They've found that using a cheaper alternative, already on the market in Canada, appears to do just as good a job as Lucentis when injected into the eye.

But that drug, Avastin, is approved to treat only colorectal cancer and is designed to prevent the growth of new blood vessels that feed tumours.

Incidentally, both drugs are manufactured by Genentech and have surprisingly similar molecular makeups.

"Basically, two Lucentises make one Avastin," said David Wong, an assistant professor of ophthalmology at the University of Toronto, who has been prescribing the cancer drug off-label to his patients with the debilitating eye disease since last fall.

Many of his patients have been able to read three more lines on an eye chart after receiving a few doses of Avastin. (Off-label means that doctors can prescribe any approved medication for other purposes.)

"From what I've seen, [Avastin]works just as well as Lucentis, and is a fraction of the cost."

- Problem to work on
Transcribe the part of the passage on Avastin and Lucentis between "They've found that" and "that feed tumours.", inclusive.

- Listed entries

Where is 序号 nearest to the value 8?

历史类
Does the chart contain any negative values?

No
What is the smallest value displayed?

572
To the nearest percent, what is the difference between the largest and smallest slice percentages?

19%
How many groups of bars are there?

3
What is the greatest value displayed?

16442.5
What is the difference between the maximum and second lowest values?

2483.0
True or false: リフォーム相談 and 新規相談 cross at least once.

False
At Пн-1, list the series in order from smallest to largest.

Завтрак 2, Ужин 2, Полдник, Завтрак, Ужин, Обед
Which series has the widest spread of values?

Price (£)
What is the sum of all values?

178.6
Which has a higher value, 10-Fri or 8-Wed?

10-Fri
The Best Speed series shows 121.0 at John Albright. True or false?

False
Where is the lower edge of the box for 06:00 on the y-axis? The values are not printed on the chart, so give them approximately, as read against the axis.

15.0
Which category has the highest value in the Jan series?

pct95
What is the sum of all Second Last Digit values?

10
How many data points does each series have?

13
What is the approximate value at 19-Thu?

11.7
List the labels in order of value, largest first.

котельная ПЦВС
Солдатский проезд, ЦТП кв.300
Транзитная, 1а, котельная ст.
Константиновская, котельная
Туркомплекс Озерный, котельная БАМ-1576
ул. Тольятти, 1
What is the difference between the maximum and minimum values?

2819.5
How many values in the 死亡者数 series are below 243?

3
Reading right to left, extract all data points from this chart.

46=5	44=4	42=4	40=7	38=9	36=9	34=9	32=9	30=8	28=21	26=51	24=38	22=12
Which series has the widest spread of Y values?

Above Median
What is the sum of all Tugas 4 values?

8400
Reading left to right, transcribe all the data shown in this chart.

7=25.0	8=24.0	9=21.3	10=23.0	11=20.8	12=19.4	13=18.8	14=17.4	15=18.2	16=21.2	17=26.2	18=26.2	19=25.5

- Exercise result
They've found that using a cheaper alternative, already on the market in Canada, appears to do just as good a job as Lucentis when injected into the eye.

But that drug, Avastin, is approved to treat only colorectal cancer and is designed to prevent the growth of new blood vessels that feed tumours.